# Green thing



## riptheirlips (Jun 30, 2008)

One last one this morning

How true this is!!

Checking out at the store, the young cashier suggested to the much older woman, that she should bring her own grocery bags because plastic bags weren't good for the environment. 

The woman apologized and explained, "We didn't have this 'green thing' back in my earlier days."

The young clerk responded, "That's our problem today. Your generation did not care enough to save our environment for future generations." She was right -- our generation didn't have the 'green thing' in its day. 

Back then, we returned milk bottles, soda bottles and beer bottles to the store. The store sent them back to the plant to be washed and sterilized and refilled, so it could use the same bottles over and over.

So they really were recycled. 

But we didn't have the "green thing" back in our day.

Grocery stores bagged our groceries in brown paper bags, that we reused for numerous things, most memorable besides household garbage bags, was the use of brown paper bags as book covers for our schoolbooks. This was to ensure that public property, (the books provided for our use by the school) was not defaced by our scribbling's. 

Then we were able to personalize our books on the brown paper bags. 

But too bad we didn't do the "green thing" back then.

We walked up stairs, because we didn't have an escalator in every store and office building. We walked to the grocery store and didn't climb into a 300-horsepower machine every time we had to go two blocks.

But she was right. We didn't have the "green thing" in our day. 

Back then, we washed the baby's diapers because we didn't have the throwaway kind. We dried clothes on a line, not in an energy-gobbling machine burning up 220 volts -- wind and solar power really did dry our clothes back in our early days. Kids got hand-me-down clothes from their brothers or sisters, not always brand-new clothing.

But that young lady is right; we didn't have the "green thing" back in our day. 

Back then, we had one TV, or radio, in the house -- not a TV in every room. And the TV had a small screen the size of a handkerchief (remember them?), not a screen the size of the state of Montana. In the kitchen, we blended and stirred by hand because we didn't have electric machines to do everything for us. When we packaged a fragile item to send in the mail, we used wadded up old newspapers to cushion it, not Styrofoam or plastic bubble wrap. Back then, we didn't fire up an engine and burn gasoline just to cut the lawn. We used a push mower that ran on human power. We exercised by working so we didn't need to go to a health club to run on treadmills that operate on electricity.

But she's right; we didn't have the "green thing" back then. 

We drank from a fountain when we were thirsty instead of using a cup or a plastic bottle every time we had a drink of water. We refilled writing pens with ink instead of buying a new pen, and we replaced the razor blades in a razor instead of throwing away the whole razor just because the blade got dull. 

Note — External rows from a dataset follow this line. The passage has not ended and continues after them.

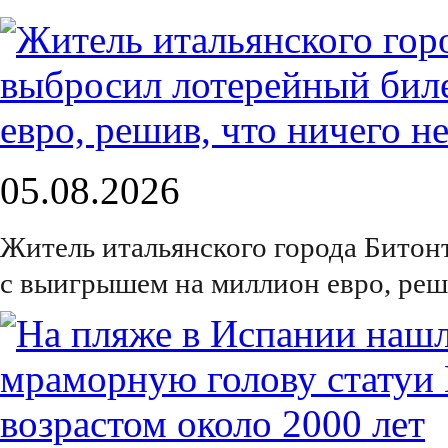
05.08.2026
Житель итальянского города Битон
с выигрышем на миллион евро, реш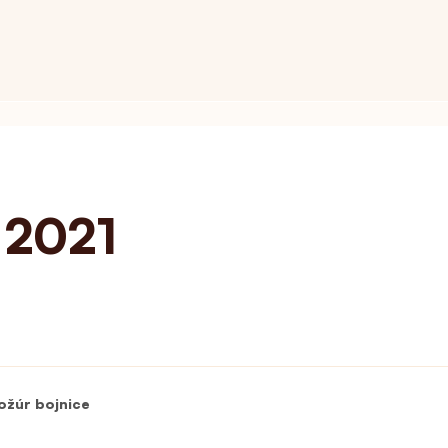
 2021
ožúr bojnice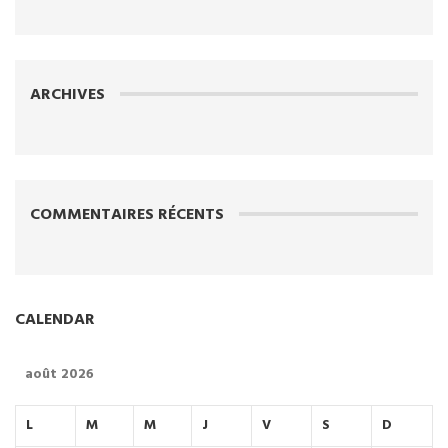
ARCHIVES
COMMENTAIRES RÉCENTS
CALENDAR
août 2026
L
M
M
J
V
S
D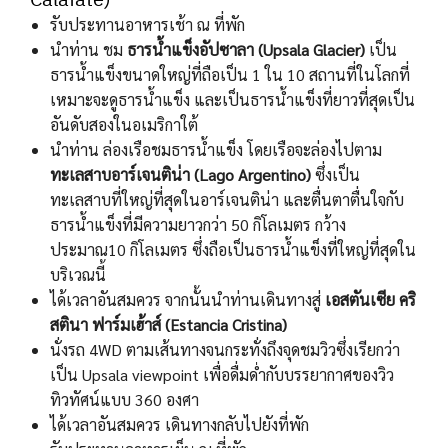
รับประทานอาหารเช้า ณ ที่พัก
นำท่าน ชม
ธารน้ำแข็งอัปซาลา (Upsala Glacier)
เป็น
ธารน้ำแข็งขนาดใหญ่ที่ถือเป็น 1 ใน 10 สถานที่ในโลกที่
เหมาะจะดูธารน้ำแข็ง และเป็นธารน้ำแข็งที่ยาวที่สุดเป็น
อันดับสองในอเมริกาใต้
นำท่าน ล่องเรือชมธารน้ำแข็ง โดยเรือจะล่องไปตาม
ทะเลสาบอาร์เจนติน่า (Lago Argentino)
ซึ่งเป็น
ทะเลสาบที่ใหญ่ที่สุดในอาร์เจนติน่า และตื่นตาตื่นใจกับ
ธารน้ำแข็งที่มีความยาวกว่า 50 กิโลเมตร กว้าง
ประมาณ10 กิโลเมตร ซึ่งถือเป็นธารน้ำแข็งที่ใหญ่ที่สุดใน
บริเวณนี้
ได้เวลาอันสมควร จากนั้นนำท่านเดินทางสู่
เอสตันเซีย คริ
สตินา ฟาร์มเฮ้าส์ (Estancia Cristina)
นั่งรถ 4WD ตามเส้นทางจนกระทั่งถึงจุดชมวิวซึ่งเรียกว่า
เป็น Upsala viewpoint เพื่อดื่มด่ำกับบรรยากาศของวิว
ทิวทัศน์แบบ 360 องศา
ได้เวลาอันสมควร เดินทางกลับไปยังที่พัก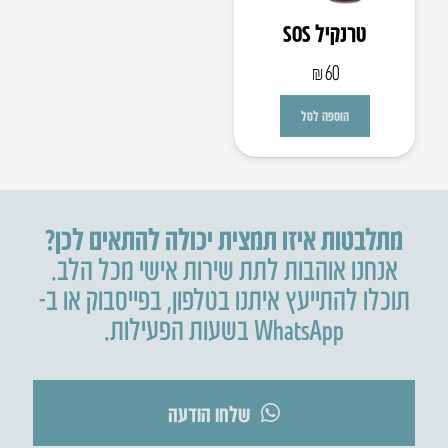
טרנקיל SOS
₪
60
הוספה לסל
מתלבטות איזו תמצית יכולה להתאים לכן?
אנחנו אוהבות לתת שירות אישי מכל הלב.
תוכלו להתייעץ איתנו בטלפון
,
בפייסבוק או ב-
WhatsApp בשעות הפעילות.
שלחו הודעה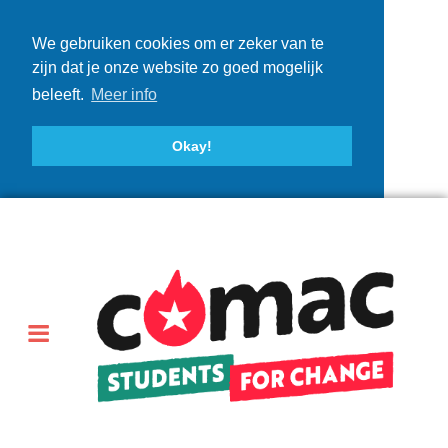
We gebruiken cookies om er zeker van te
zijn dat je onze website zo goed mogelijk
beleeft.
Meer info
Okay!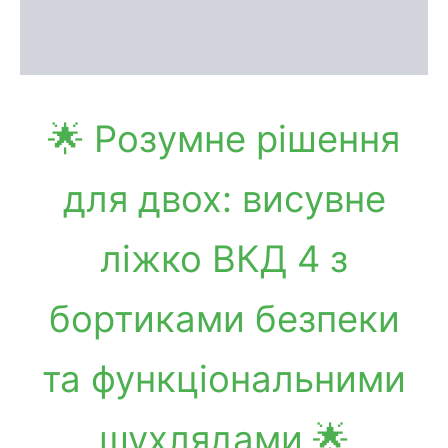
Доставка та оплата
Обмін та повернення
🌟 Розумне рішення
для двох: висувне
ліжко ВКД 4 з
бортиками безпеки
та функціональними
шухлядами 🌟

But we didn't have the "green thing" back then. 

Back then, people took the streetcar or a bus and kids rode their bikes to school or walked instead of turning their moms into a 24-hour taxi service in the family's $45,000 SUV or van, which cost what a whole house did before the "green thing." We had one electrical outlet in a room, not an entire bank of sockets to power a dozen appliances. And we didn't need a computerized gadget to receive a signal beamed from satellites 23,000 miles out in space in order to find the nearest burger joint.

But isn't it sad the current generation laments how wasteful we old folks were just because we didn't have the "green thing" back then? 

Please forward this on to another selfish old person who needs a lesson in conservation from a smart ass young person..


----------



## MUDDuck (Jul 1, 2013)

*so very true !!!*


----------



## T-Bone (Oct 24, 2013)

I remember those days. And I remember people being responsible back then, too. Now....


----------



## mtnwldman (Mar 23, 2014)

The old wasteful days of black and white tv, playing outside and knowing the other people living in your house as family. Sure glad we don't have to waste anymore time on that stuff.


----------